In my presentation I started off with my blog theory and raised the question how a quest of general theory could be complemented with culturally specific data and concepts from specific language regions. Blogs have established web cultures in languages outside English in a way that has not yet been properly thought through. AtGlobal Conversations you got a clear sense that, from the perspective of ‘marginal languages’, the Internet is still a revolutionary tool, full of unexploited potentials. However, critical theory has moved on and is now exploring ‘techno-populism’. As Tom Keenan also mentioned, there are user cultures that operate beyond Good and Evil and are out there, in the Big World, utilizing easy to use software and protocols irrespective of the intentions of the libertarian geeks, early adapter circles, ‘civil society’ or post-dotcom entrepreneurs.

As examples I used three distinctive blog cultures: the shocklogs in the Netherlands (see the postings on the Masters of Media blog), the debate around the presumed German reluctance to start blogging (see my previous ZKM posting here) and the emerging Hindi blog culture in India, a research that Ravikant presented at the Pedagogical Faullines workshop in Amsterdam on September 22 2007.

The Closing Panel

Satochi Ukai, who perhaps refused to travel to the USA as a tourist, and had to acquire a visa to enter, and whose case was upholded by the U.S. embassy in Tokyo as being serious, could not attend the conference. Instead, Gayatri Spivak read his text. In it, Ukai talks about the survival of Korean and Okinawa languages during colonial domination of the Japanese state. Ainu language in Hokkaido has been even more so marginalized.
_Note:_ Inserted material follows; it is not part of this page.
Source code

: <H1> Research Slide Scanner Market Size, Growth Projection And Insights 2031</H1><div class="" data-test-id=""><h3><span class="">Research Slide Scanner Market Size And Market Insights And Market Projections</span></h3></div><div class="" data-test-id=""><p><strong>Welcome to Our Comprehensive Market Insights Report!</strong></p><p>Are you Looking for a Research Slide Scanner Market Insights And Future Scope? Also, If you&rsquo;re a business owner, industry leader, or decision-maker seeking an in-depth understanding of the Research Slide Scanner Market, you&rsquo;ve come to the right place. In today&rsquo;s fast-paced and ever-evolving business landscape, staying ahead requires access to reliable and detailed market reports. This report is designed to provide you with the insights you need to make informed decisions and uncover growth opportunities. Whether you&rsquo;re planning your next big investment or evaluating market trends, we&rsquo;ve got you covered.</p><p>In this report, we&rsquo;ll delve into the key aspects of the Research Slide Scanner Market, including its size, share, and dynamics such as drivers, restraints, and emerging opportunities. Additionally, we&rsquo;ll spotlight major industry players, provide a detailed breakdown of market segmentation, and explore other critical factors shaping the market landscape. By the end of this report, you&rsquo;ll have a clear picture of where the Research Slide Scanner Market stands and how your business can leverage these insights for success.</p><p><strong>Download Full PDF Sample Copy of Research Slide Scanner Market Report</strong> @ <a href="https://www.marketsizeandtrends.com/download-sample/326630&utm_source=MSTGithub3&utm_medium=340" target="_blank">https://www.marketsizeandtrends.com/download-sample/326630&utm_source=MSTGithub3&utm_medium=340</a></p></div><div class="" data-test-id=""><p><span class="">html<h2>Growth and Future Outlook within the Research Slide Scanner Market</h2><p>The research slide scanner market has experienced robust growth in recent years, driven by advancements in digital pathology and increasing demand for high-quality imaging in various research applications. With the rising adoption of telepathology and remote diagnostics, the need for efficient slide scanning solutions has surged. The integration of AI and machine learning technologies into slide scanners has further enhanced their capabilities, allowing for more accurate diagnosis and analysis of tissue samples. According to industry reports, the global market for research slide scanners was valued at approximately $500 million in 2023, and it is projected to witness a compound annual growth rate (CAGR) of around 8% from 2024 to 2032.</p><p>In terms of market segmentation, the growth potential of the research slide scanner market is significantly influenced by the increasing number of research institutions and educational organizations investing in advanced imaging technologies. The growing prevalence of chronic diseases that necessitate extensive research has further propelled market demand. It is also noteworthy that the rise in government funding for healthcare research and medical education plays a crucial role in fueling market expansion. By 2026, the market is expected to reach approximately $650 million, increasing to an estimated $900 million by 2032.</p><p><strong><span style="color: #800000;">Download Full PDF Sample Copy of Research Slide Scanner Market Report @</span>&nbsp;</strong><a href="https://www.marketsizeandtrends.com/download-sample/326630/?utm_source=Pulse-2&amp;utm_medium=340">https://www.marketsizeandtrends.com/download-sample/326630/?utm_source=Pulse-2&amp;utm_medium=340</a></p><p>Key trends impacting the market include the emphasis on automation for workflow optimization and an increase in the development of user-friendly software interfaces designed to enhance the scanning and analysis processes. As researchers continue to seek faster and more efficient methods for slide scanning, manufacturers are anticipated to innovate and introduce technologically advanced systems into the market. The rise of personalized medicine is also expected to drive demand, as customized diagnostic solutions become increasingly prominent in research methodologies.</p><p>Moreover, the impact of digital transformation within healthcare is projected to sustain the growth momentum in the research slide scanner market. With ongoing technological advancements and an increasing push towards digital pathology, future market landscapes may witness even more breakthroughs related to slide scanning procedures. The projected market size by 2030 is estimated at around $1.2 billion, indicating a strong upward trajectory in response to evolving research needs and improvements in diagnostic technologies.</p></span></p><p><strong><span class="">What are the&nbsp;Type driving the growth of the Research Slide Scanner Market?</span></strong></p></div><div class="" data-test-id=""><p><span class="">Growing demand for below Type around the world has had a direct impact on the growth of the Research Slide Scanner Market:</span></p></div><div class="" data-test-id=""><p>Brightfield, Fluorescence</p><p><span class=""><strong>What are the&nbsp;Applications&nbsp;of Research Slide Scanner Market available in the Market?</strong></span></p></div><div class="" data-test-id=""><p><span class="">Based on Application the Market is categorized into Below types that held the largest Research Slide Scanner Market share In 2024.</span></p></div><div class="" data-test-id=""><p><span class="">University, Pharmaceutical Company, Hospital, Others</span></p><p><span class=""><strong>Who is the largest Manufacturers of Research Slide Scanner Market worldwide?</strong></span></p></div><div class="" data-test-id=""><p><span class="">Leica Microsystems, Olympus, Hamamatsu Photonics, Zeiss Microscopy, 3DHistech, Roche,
These are so-called languages without writing, which is questionable if we follow Jacques Derrida’s On Grammatology (by now the hall has filled up with audience). This is why the aboriginal people feel more comfortable with the digital (online) realm because of its soft fusion of narration/writing and the oral tradition.

Achille Mbembe, author of On the Postcolony, referred to earlier remarks on the relation between language and freedom. In the past it was an act of resistance to appropriate the language of the colonizer and to target it against itself. That strategy is no longer working. The South-African constitution now recognizes 11 official languages. India has 24 (says Spivak). There are ‘linguistic human rights’ (think of the Kurds). Remember that the 1976 in Soweto started around the issue of language regimes, in this case Afrikaans. How do we share? What is common and what is not? Deweaponize is necessary. The power of enfranchise is what we need. Can theoretical qualities of one language be translated into another. What is needed is the accumulation of linguistic or expressive capital. Mbembe lived for four years in Dakar where urban Wolof is used to grow linguistic capital of its speakers.

Gayatri Spivak started with complaining about the World Social Forum, not being an instrument for change. She would not tell stories about her own, so she promissed. “I could get up and sing but I won’t do that this time.” There is a language we learn first. That’s the Mother Tongue. When we learn a language we try to access its deep archive. No just world is coming from the North. This is why we look into the dialog between languages beyond the situation of a small group of migrants in European cities (referring here to Balibar).

We have to think of translation as an active practice. It is not something you learn and then apply. We should break through the custom that the North brings in theory and the Global South experience. However, wonderful the experience is of presenting a poem in our Mother Language, this fact alone will not change the world.

Some closing remarks: code switching could be a good tactic to make differences visible. Hybridity is the strategy of the in-between people, for example the urban Africans. Who can make the cross-links? We do not have to speak in tongues. It is enough to recognize the creolization or lexicalization that is happening around us. To mix three language is a sign of competence. Emerging creols are particular language mixes that can be used–and dropped. What needs to be recognized is multilingualism as a lived reality of the billions, a basic right, virtue –and strategy.